Although Actavis was not decided until the end of the fiscal year, the numbers do suggest some overarching trends. At least from the FTC’s perspective, the number of “potential” reverse payment settlements has held fairly steady, even though both K-Dur and Actavis increased the potential for antitrust review. While the 29 potential reverse payment agreements reported in FY2013 is lower than the record-breaking 40 reported in FY2012, the number is about the same as the 31 reported in FY2010 and the 28 reported in FY2011. If the 10 unclassified agreements are deemed reverse payment settlements, the FY2013 total is only one fewer than the FY2012 record. Surprisingly, the percentage of early-entry-only settlements without any reverse payment has declined over the last three years — from 64 percent in FY2011 to 57 percent in FY2012 to 51 percent in FY2013. However, the number of “potential pay-for-delay” deals involving first filers, which present special concern in the FTC’s view because of the potential to block other generic entry, was the lowest since 2008.

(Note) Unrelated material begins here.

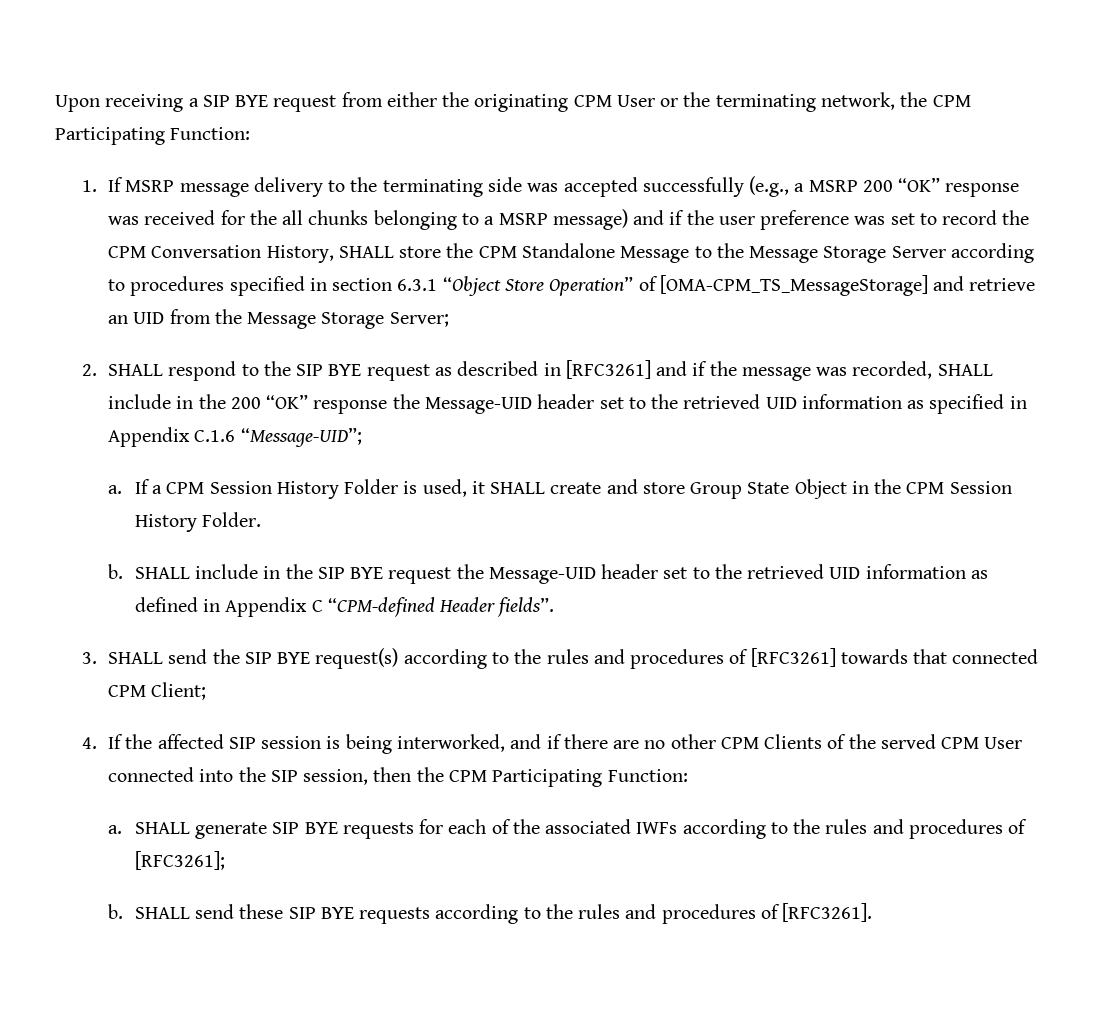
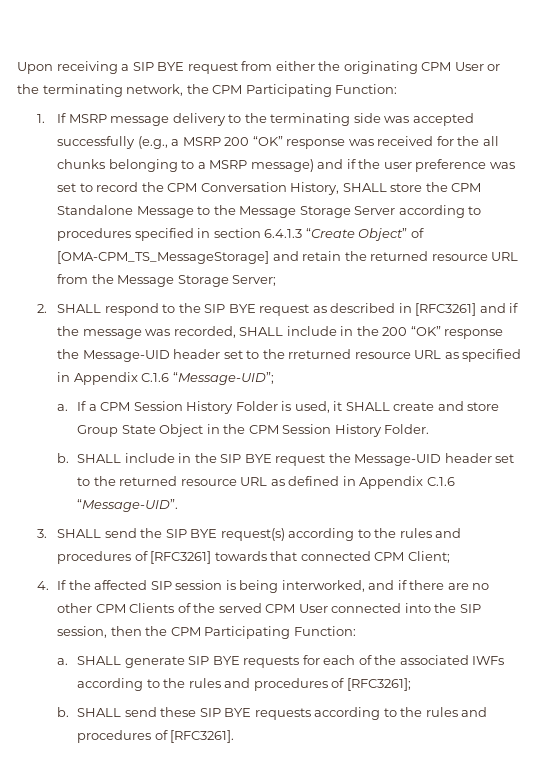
[397,275,1036,296] [108,312,165,324] 6.3.1 “Object Store Operation” of [OMA-CPM_TS_MessageStorage] and retrieve an UID -> [264,228,424,241] [57,251,519,264] 6.4.1.3 “Create Object” of [OMA-CPM_TS_MessageStorage] and retain the returned resource URL
[683,394,902,409] retrieved UID information -> [288,349,442,359] rreturned resource URL
[747,564,966,579] retrieved UID information -> [119,476,268,486] returned resource URL
[311,597,555,617] C “CPM-defined Header fields”. -> [426,477,455,486] [77,499,179,512] C.1.6 “Message-UID”.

One explanation for these results is that, while litigants have taken note of the shifting standard, many litigants still are not willing or able to settle with no consideration (other than the early entry date) flowing to the generic. Litigants instead have shifted the types of consideration exchanged in Hatch-Waxman settlements to give them a better chance of evading or withstanding antitrust scrutiny. For example, 14 of the FTC’s 29 “potential pay-for-delay” settlements included compensation “solely in the form of a cash payment from the brand to the generic that purported to reimburse some or all of the generic’s litigation fees.” The prevalence of such payments accords with the Actavis Court’s express endorsement of settlements reflecting avoided litigation costs.2 Similarly, both the Third Circuit and the Supreme Court suggested that a fair value payment for services rendered would be deemed “justified,” and 11 of the FTC’s 29 “potential pay-for-delay” settlements involved compensation in the form of a side business deal.
By contrast, the FTC reported fewer agreements — only four — in which the Hatch-Waxman litigants agreed to an exclusivity term that barred the brand manufacturer from marketing an authorized generic in competition with the generic manufacturer’s product. Migration away from this license term is not surprising, given the FTC’s well-publicized position that exclusive licenses are a form of reverse payment subject to antitrust review.
Followers of Hatch-Waxman litigation will eagerly await the FTC’s FY2014 report, which will be the first to reflect an entire year of settlements inked post-Actavis, to see how the Supreme Court’s new rule and ongoing litigation over the definition of “payment” will affect these trends.